## REQUIRED ACTION
The response consists of the lines from the start of the material below through the line holding "voiture, pour", repeated word for word and without pictures.

## DATASET EXTRACT
##########

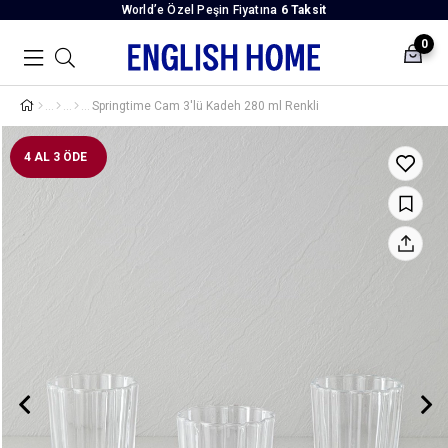
World’e Özel Peşin Fiyatına
6 Taksit
0
Springtime Cam 3'lü Kadeh 280 ml Renkli
4 AL 3 ÖDE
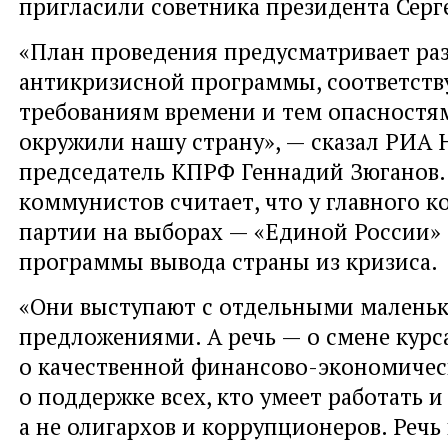
пригласили советника президента Серге
«План проведения предусматривает ра
антикризисной программы, соответст
требованиям времени и тем опасностя
окружили нашу страну», — сказал РИА 
председатель КПРФ Геннадий Зюганов.
коммунистов считает, что у главного к
партии на выборах — «Единой России»
программы вывода страны из кризиса.
«Они выступают с отдельными малень
предложениями. А речь — о смене курса
о качественной финансово-экономичес
о поддержке всех, кто умеет работать и
а не олигархов и коррупционеров. Речь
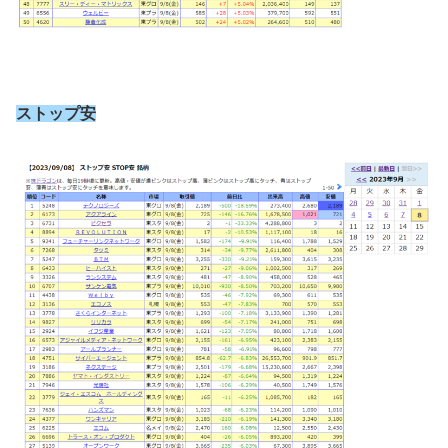
ストップ安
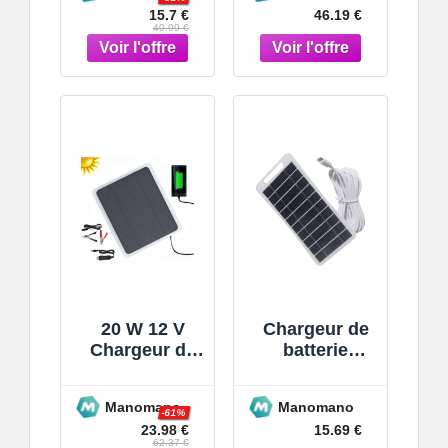
15.7 €
46.19 €
support
Solaire,
40.99 €
stable USB 5
Double Sortie
V, adaptateur
USB et Une
solaire p
Entrée,
Batterie Exte
20 W 12 V
Chargeur de
Chargeur de
batterie
batterie
solaire,
solaire de
panneau
Manomano
Manomano
voiture, pour
solaire 2 W,
-61%
23.98 €
15.69 €
chargeur de
support
62.37 €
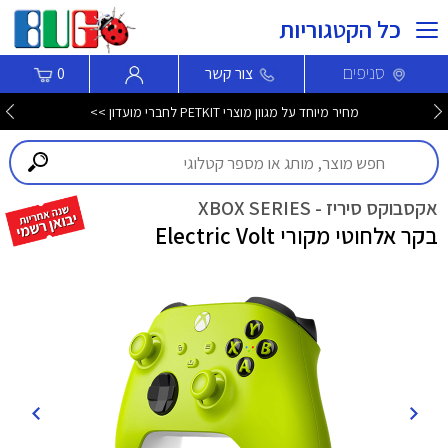
כל הקטגוריות
סניפים
צור קשר
0
מחיר מיוחד על מגוון מוצרי PETKIT לחברי מועדון >>
אקסבוקס סיריז - XBOX SERIES
בקר אלחוטי מקורי Electric Volt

##########

## ANSWER SPACE
World’e Özel Peşin Fiyatına
6 Taksit
0
Springtime Cam 3'lü Kadeh 280 ml Renkli
4 AL 3 ÖDE
пригласили советника президента Серге
«План проведения предусматривает ра
антикризисной программы, соответст
требованиям времени и тем опасностя
окружили нашу страну», — сказал РИА 
председатель КПРФ Геннадий Зюганов.
коммунистов считает, что у главного к
партии на выборах — «Единой России»
программы вывода страны из кризиса.
«Они выступают с отдельными малень
предложениями. А речь — о смене курса
о качественной финансово-экономичес
о поддержке всех, кто умеет работать и
а не олигархов и коррупционеров. Речь
ストップ安
15.7 €
46.19 €
support
Solaire,
40.99 €
stable USB 5
Double Sortie
V, adaptateur
USB et Une
solaire p
Entrée,
Batterie Exte
20 W 12 V
Chargeur de
Chargeur de
batterie
batterie
solaire,
solaire de
panneau
Manomano
Manomano
voiture, pour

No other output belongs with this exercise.